TASK INSTRUCTIONS: Your answer must be the line holding "and after COVID-19" followed by every later line through the end of the entries, exactly as written.

EXERCISE DATA:

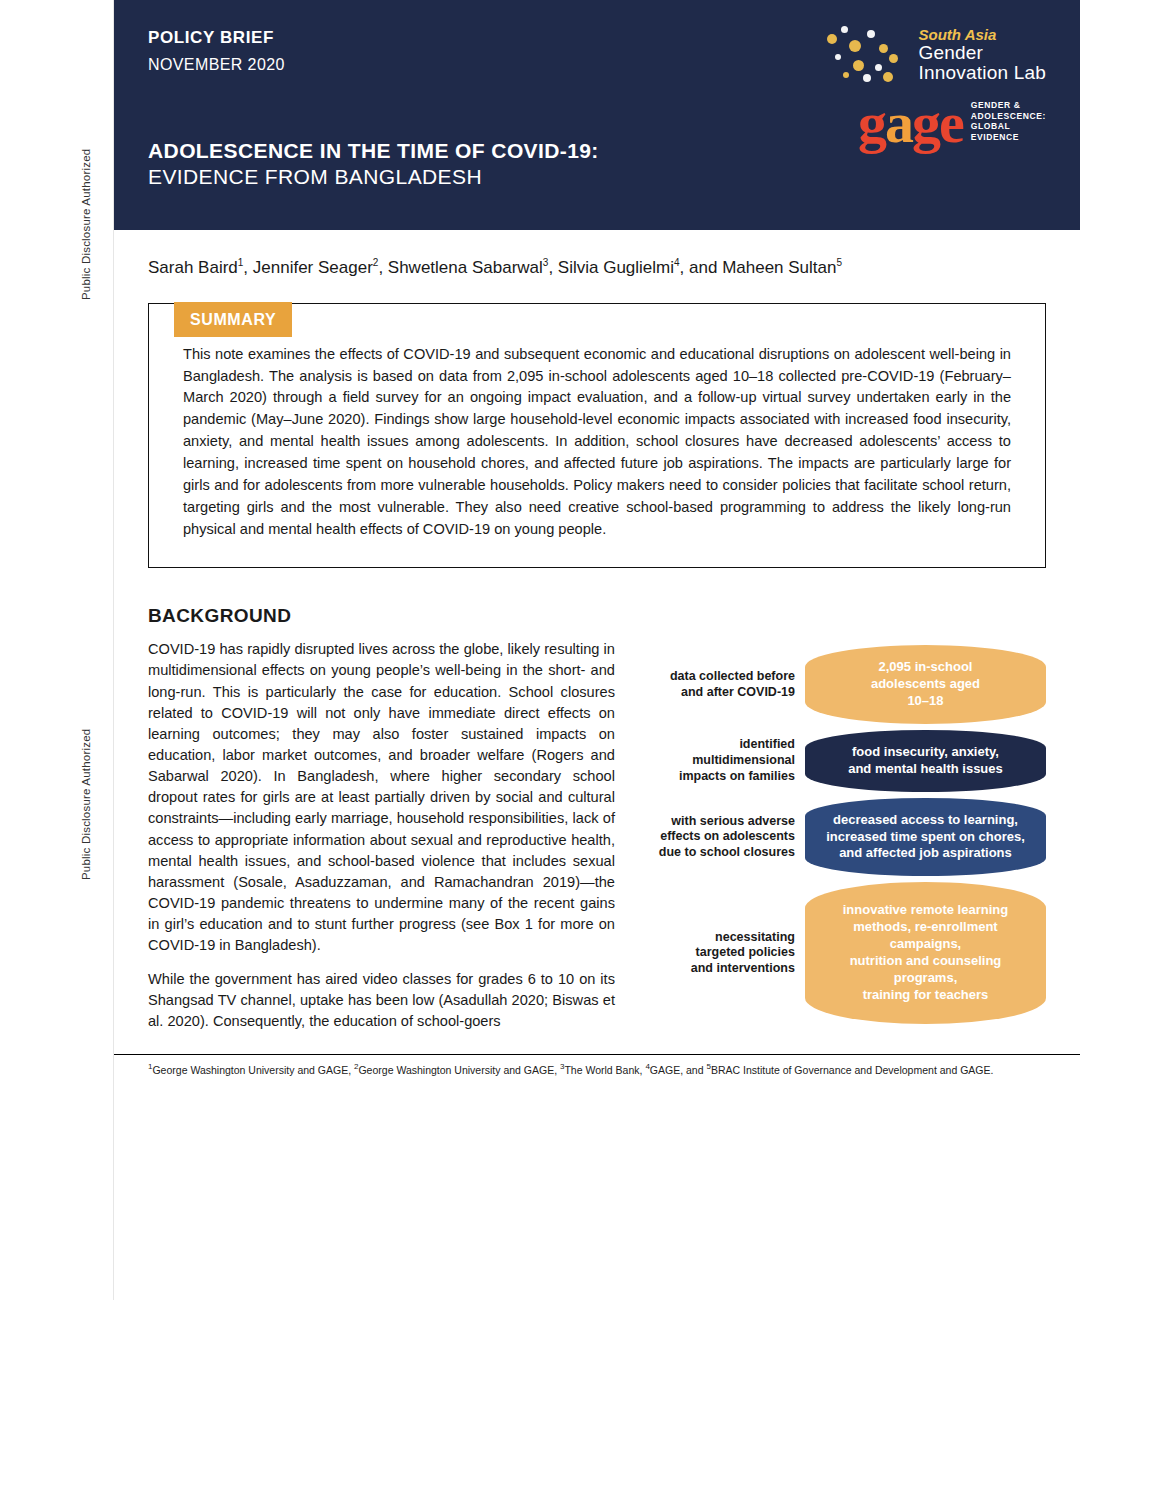Public Disclosure Authorized
Public Disclosure Authorized
POLICY BRIEF
NOVEMBER 2020
ADOLESCENCE IN THE TIME OF COVID-19: EVIDENCE FROM BANGLADESH
South Asia Gender Innovation Lab
gage
GENDER & ADOLESCENCE: GLOBAL EVIDENCE
Sarah Baird1, Jennifer Seager2, Shwetlena Sabarwal3, Silvia Guglielmi4, and Maheen Sultan5
SUMMARY
This note examines the effects of COVID-19 and subsequent economic and educational disruptions on adolescent well-being in Bangladesh. The analysis is based on data from 2,095 in-school adolescents aged 10–18 collected pre-COVID-19 (February–March 2020) through a field survey for an ongoing impact evaluation, and a follow-up virtual survey undertaken early in the pandemic (May–June 2020). Findings show large household-level economic impacts associated with increased food insecurity, anxiety, and mental health issues among adolescents. In addition, school closures have decreased adolescents’ access to learning, increased time spent on household chores, and affected future job aspirations. The impacts are particularly large for girls and for adolescents from more vulnerable households. Policy makers need to consider policies that facilitate school return, targeting girls and the most vulnerable. They also need creative school-based programming to address the likely long-run physical and mental health effects of COVID-19 on young people.
BACKGROUND
COVID-19 has rapidly disrupted lives across the globe, likely resulting in multidimensional effects on young people’s well-being in the short- and long-run. This is particularly the case for education. School closures related to COVID-19 will not only have immediate direct effects on learning outcomes; they may also foster sustained impacts on education, labor market outcomes, and broader welfare (Rogers and Sabarwal 2020). In Bangladesh, where higher secondary school dropout rates for girls are at least partially driven by social and cultural constraints—including early marriage, household responsibilities, lack of access to appropriate information about sexual and reproductive health, mental health issues, and school-based violence that includes sexual harassment (Sosale, Asaduzzaman, and Ramachandran 2019)—the COVID-19 pandemic threatens to undermine many of the recent gains in girl’s education and to stunt further progress (see Box 1 for more on COVID-19 in Bangladesh).
While the government has aired video classes for grades 6 to 10 on its Shangsad TV channel, uptake has been low (Asadullah 2020; Biswas et al. 2020). Consequently, the education of school-goers
data collected before
and after COVID-19
2,095 in-school
adolescents aged
10–18
identified
multidimensional
impacts on families
food insecurity, anxiety,
and mental health issues
with serious adverse
effects on adolescents
due to school closures
decreased access to learning,
increased time spent on chores,
and affected job aspirations
necessitating
targeted policies
and interventions
innovative remote learning
methods, re-enrollment campaigns,
nutrition and counseling programs,
training for teachers
1George Washington University and GAGE, 2George Washington University and GAGE, 3The World Bank, 4GAGE, and 5BRAC Institute of Governance and Development and GAGE.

SOLUTION:
and after COVID-19
2,095 in-school
adolescents aged
10–18
identified
multidimensional
impacts on families
food insecurity, anxiety,
and mental health issues
with serious adverse
effects on adolescents
due to school closures
decreased access to learning,
increased time spent on chores,
and affected job aspirations
necessitating
targeted policies
and interventions
innovative remote learning
methods, re-enrollment campaigns,
nutrition and counseling programs,
training for teachers
1George Washington University and GAGE, 2George Washington University and GAGE, 3The World Bank, 4GAGE, and 5BRAC Institute of Governance and Development and GAGE.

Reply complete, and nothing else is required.